Risk-Adjusted Performance

0 of 100

 
Weak
 
Strong
Very Weak
Over the last 90 days Biofrontera has generated negative risk-adjusted returns adding no value to investors with long positions. Despite fairly strong basic indicators, Biofrontera is not utilizing all of its potentials. The recent stock price confusion, may contribute to short-horizon losses for the traders.

Taisho Pharmaceutical and Biofrontera Volatility Contrast

   Predicted Return Density   
       Returns  

Pair Trading with Taisho Pharmaceutical and Biofrontera

The main advantage of trading using opposite Taisho Pharmaceutical and Biofrontera positions is that it hedges away some unsystematic risk. Because of two separate transactions, even if Taisho Pharmaceutical position performs unexpectedly, Biofrontera can make up some of the losses. Pair trading also minimizes risk from directional movements in the market.

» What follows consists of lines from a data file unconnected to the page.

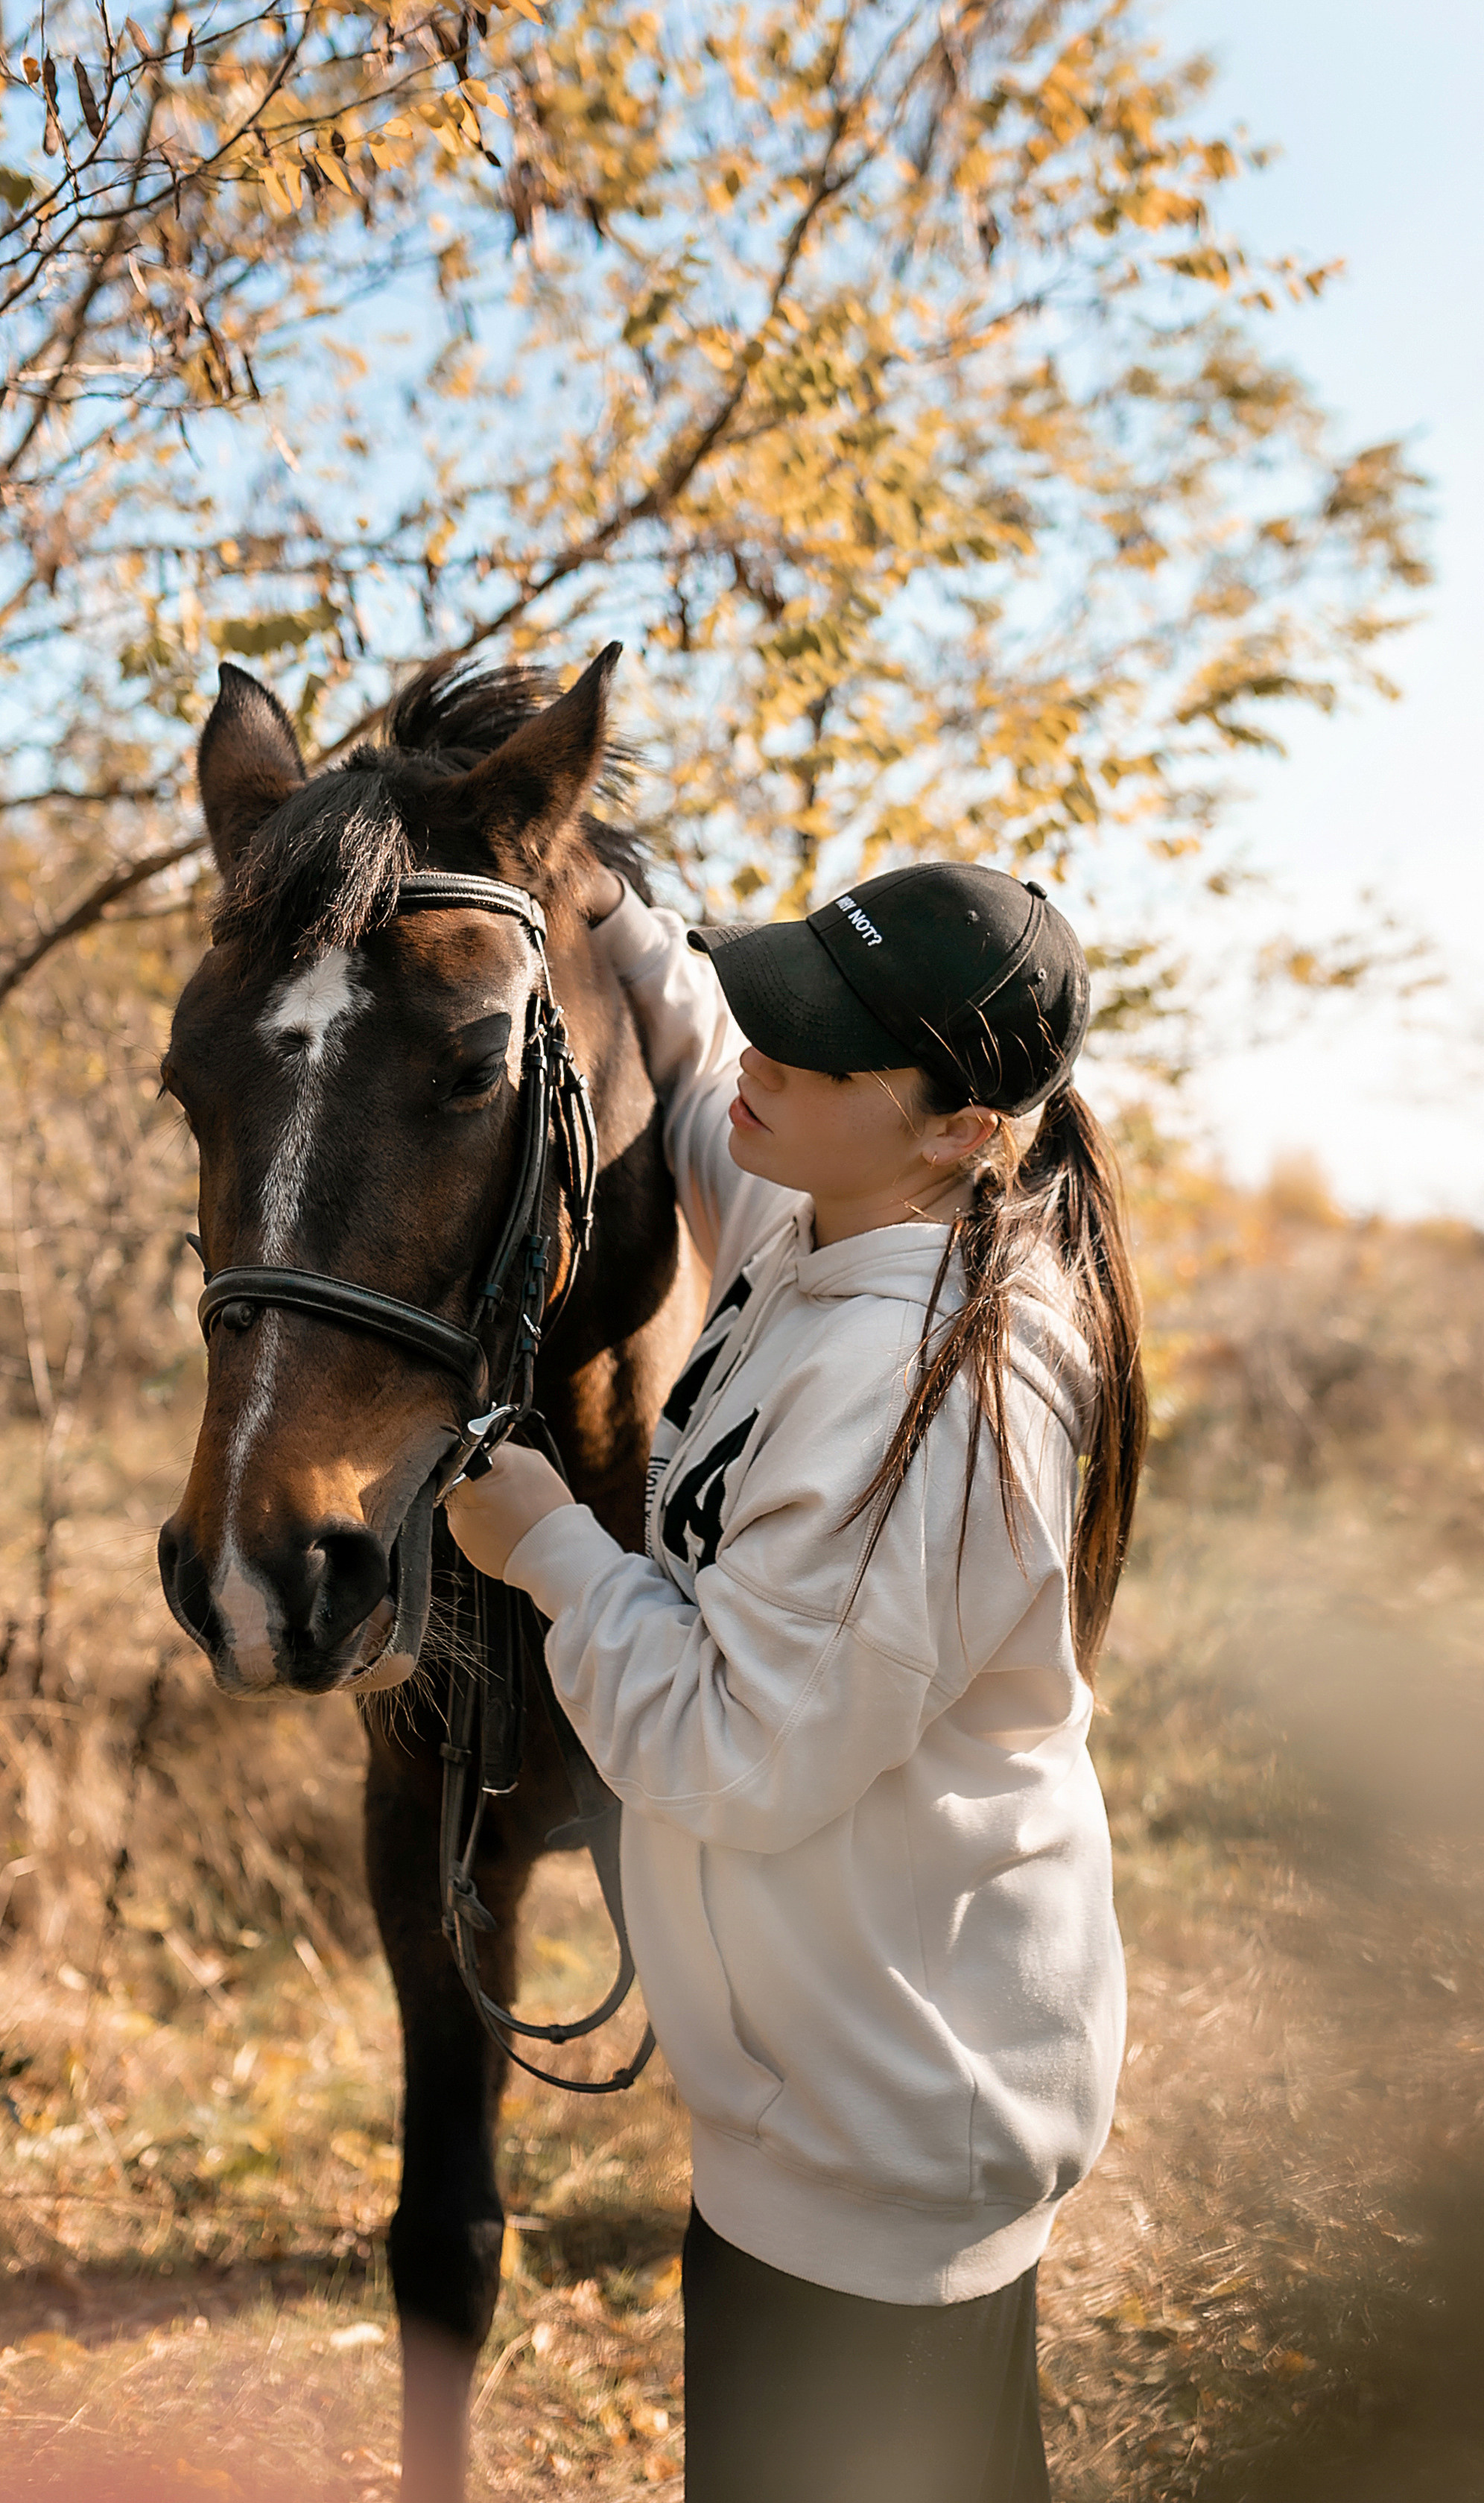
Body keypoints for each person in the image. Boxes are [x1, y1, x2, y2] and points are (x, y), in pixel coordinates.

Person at [445, 857, 1148, 2503]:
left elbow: (733, 1765)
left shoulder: (935, 1393)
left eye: (814, 1051)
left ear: (960, 1124)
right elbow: (699, 1081)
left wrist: (548, 1543)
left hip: (885, 2150)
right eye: (773, 1010)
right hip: (813, 2113)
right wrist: (601, 905)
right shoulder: (833, 1210)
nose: (762, 1057)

For example, if an entire industry or sector drops because of unexpected headlines, the short position in Biofrontera will offset losses from the drop in Biofrontera's long position.
The idea behind Taisho Pharmaceutical Holdings and Biofrontera pairs trading is to make the combined position market-neutral, meaning the overall market's direction will not affect its win or loss (or potential downside or upside). This can be achieved by designing a pairs trade with two highly correlated stocks or equities that operate in a similar space or sector, making it possible to obtain profits through simple and relatively low-risk investment.
Check out your portfolio center.
Note that this page's information should be used as a complementary analysis to find the right mix of equity instruments to add to your existing portfolios or create a brand new portfolio. You can also try the Alpha Finder module to use alpha and beta coefficients to find investment opportunities after accounting for the risk.